## Hartshorne Question

I have a question from Algebraic Geometry by Robin Hartshorne. My question is on the following proof:

Theorem. Let $X$ be a variety and $Y \subseteq \mathbb{A}^n$ be an affine variety. Let $x_1, \ldots, x_n$ be the coordinate functions on $\mathbb{A}^n$. A map of sets $\psi : X \rightarrow Y$ is a morphism if and only if $x_i \circ \psi$ is a regular function on $X$ for each $i=1, \ldots, n$.

Proof
$(\Rightarrow)$ If $\psi$ is a morphism then the $x_i \circ \psi$ are regular functions. This is by the definition of a morphism.

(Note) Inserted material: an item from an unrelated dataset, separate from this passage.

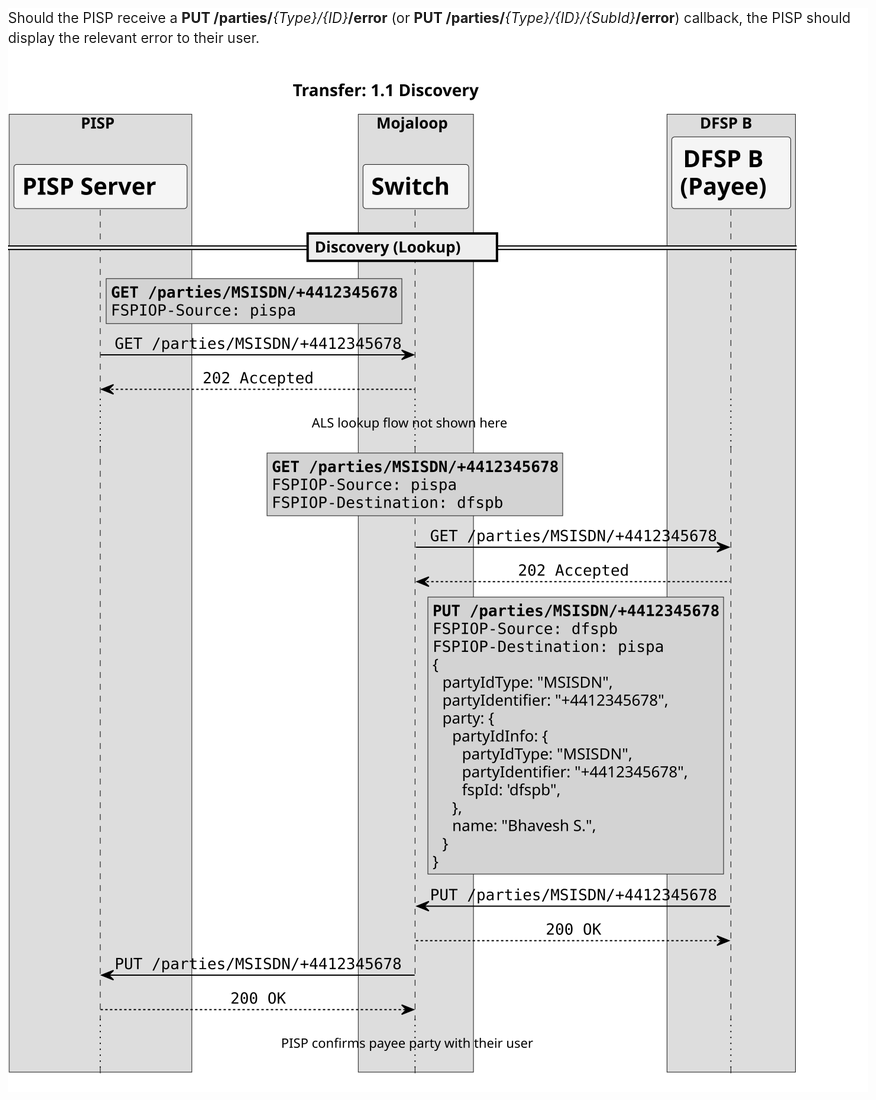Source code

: Should the PISP receive a **PUT /parties/**_{Type}/{ID}_**/error** (or **PUT /parties/**_{Type}/{ID}/{SubId}_**/error**) callback, the PISP should display the relevant error to their user.



![Discovery](./assets/diagrams/transfer/1-1-discovery.svg)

$(\Leftarrow)$ Suppose the $x_i \circ \psi$ are regular. Let $f=f(x_1, \ldots, x_n)$ be any polynomial. Then $f \circ \psi$ is also regular on $X$. Now because the closed sets of $Y$ are defined by the vanishing of polynomial functions and because regular functions are continuous, $\psi^{-1}$ takes closed sets to closed sets. So $\psi$ is continuous. Recall that regular functions on open subsets of $Y$ are locally quotients of polynomials. Hence $g \circ \psi$ is regular where $g$ is a regular function on any open subset of $Y$. Therefore $\psi$ is a morphism.

I don't understand this sentence:

Now because the closed sets of $Y$ are defined by the vanishing of polynomial functions and because regular functions are continuous, $\psi^{-1}$ takes closed sets to closed sets.

How do we get $\psi^{-1}$ takes closed sets to closed sets? I guess I just don't understand this sentence in the proof. Thank you.